He's already demonstrated that he believes that the life of his son is worth more than that of billions killed by the virus. He follows that up by choosing revenge on the Witness (his son's killer) over the preservation of Time and reality.

Yeah, Ramse's got the will for the job. But does he have a reason?

With Ramse, while he acknowledges both, it seems the needs of the one—Sam (and himself)—outweigh those of the many—the majority of humanity killed by the plague. Remember, Ramse's the one who convinced Cole to become Katarina's Splinternaut way back when. If he hadn't learned about Sam, he would probably still be 100%—well, okay, 87%—behind Katarina and her mission/s.

WHY?

So, why would Ramse become Witness? Well, those two motivations are still valid.

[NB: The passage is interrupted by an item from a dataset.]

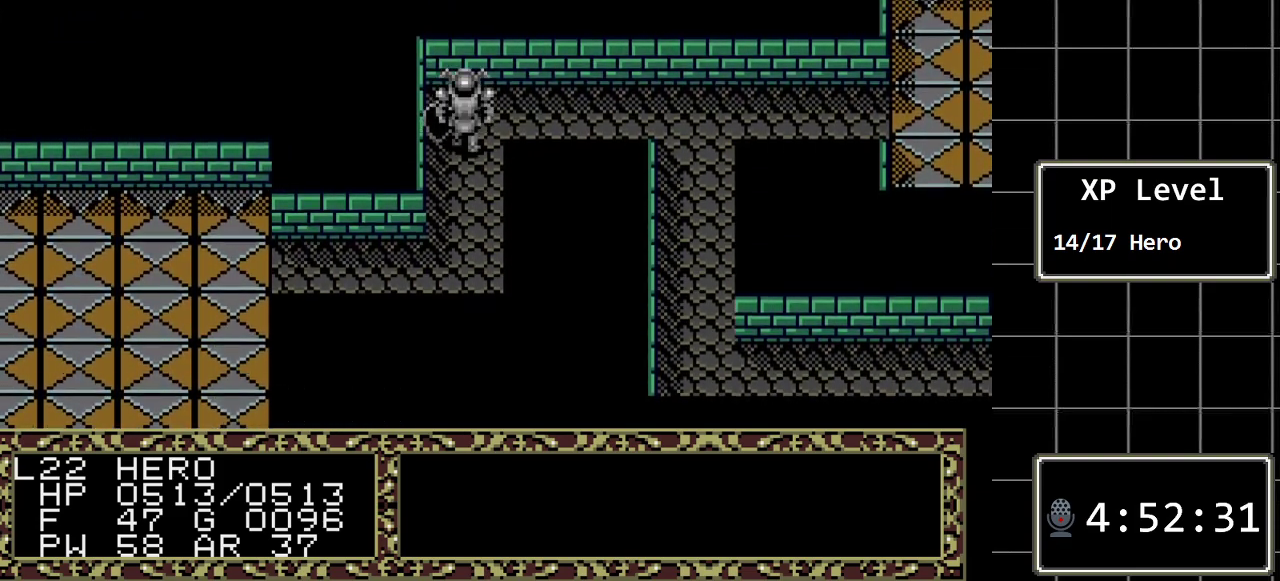
{"buttons": ["DPAD_RIGHT"], "events": []}
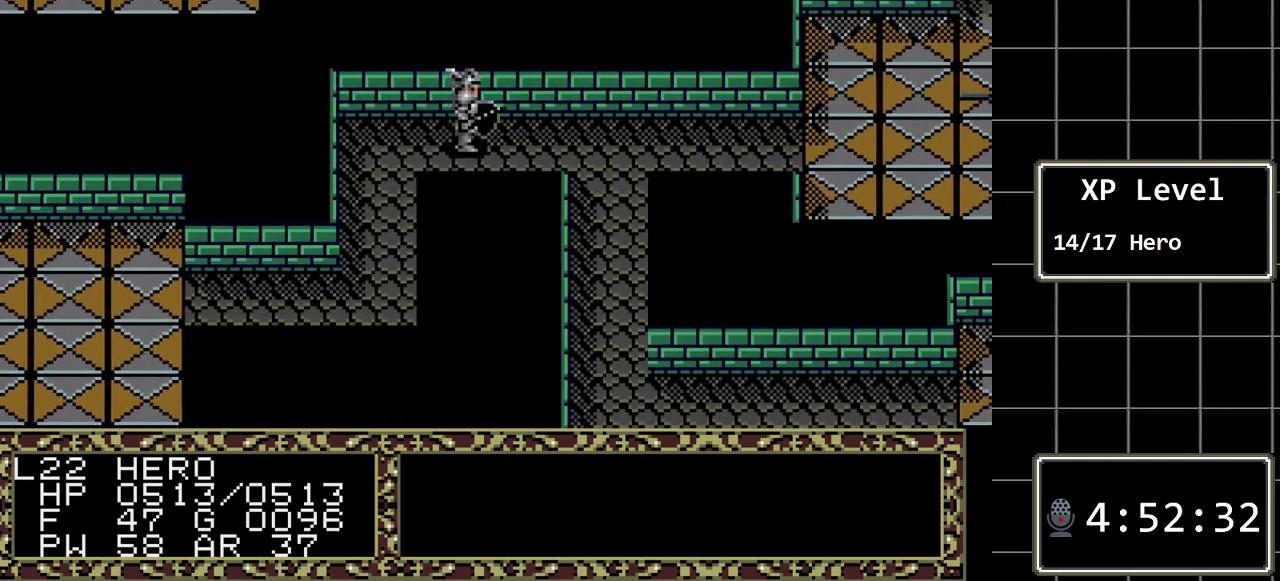
{"buttons": ["DPAD_DOWN"], "events": [[367, "DPAD_DOWN", "down"], [367, "DPAD_RIGHT", "up"]]}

1. To save/rescue his son. Using the Witness's resources, he learns that Sam wasn't disintegrated and killed, but successfully Splintered. And, well, if he's the Witness, we've already seen him save Sam, by engineering the Core overload that zaps him out of 2044 Project Splinter to the mystery forest and meeting him there, in person or via minion or Immersed proxy.

2. To save the rest of the world (of the future, not the past). In part to make up for killing so much of it, in part to create/leave a world in which his son can live and thrive. Remember, Sam himself chided his father for counting him as more important/worthy/valuable than billions of strangers. Could Sam sit idly by while his father proceeds to ensure that happens again, only from the POV of the Witness? Ramse would surely have to do something to TRY to redeem himself. Given that the past must happen the way it's happened (at least until the Core overload), building a better future seems like the logical way.

WHEN?

But when does he become the Witness? Titan Town, 2044 seems like the ideal opportunity. Ramse is following Jennifer's Yellow Brick Road, off to kill the Witness!~

In his vengeful rage, I can easily see him pulling the trigger on the big W before looking under the/a mask. In fact, maybe he NEVER gets a chance to unmask the Witness—shooting him off of some precipice into the void or something—but once he kills him, he takes his place, the way he always has, once and future leader of the Army of the 12 Monkeys and Mayor of Titan town, in command of abilities and technology that will allow him to find and save his son.

And that's how he is there to meet his son when the Splinter Core overload zaps him from 2044 to the—I'm gonna say—1950s.

Thing is, he knows about C+C's mission to that era. What does he expect to happen? That he will team up with them to prevent the paradox that creates the Red Forest? Or does he need for that paradox to happen to ensure that he and his son survive? Hrm… Too many possibilities in that to guess, but remember the writing on the wall—1957-1959 THIS WAS HOME. What could that mean if the writer, the Witness, is a future Ramse?

That he and Sam lived, happily I think, for that time. But how is that possible if a paradox occurs at the beginning of that duration? Could those two years have been lived in the Red Forest? Sam and Ramse have never visited the Red Forest, so they wouldn't recognize the house of cedar and pine. Settling there for some father and son bonding wouldn't seem obviously dangerous or conspicuous.

SPECULATION…

This may be where my story frays and falls apart details-wise (not that my story thus far is exactly a detailed script to begin with : P). I still want to believe in the Tall Man's description of what happens in Upstate NY, 1957. A paradox so massive that it results in permanent temporal erosion and the creation of the Red Forest. It fits so nicely with everything that's come before. From Katarina, we learn that ground zero of the paradox is a factory explosion in New York on November 7, 1957.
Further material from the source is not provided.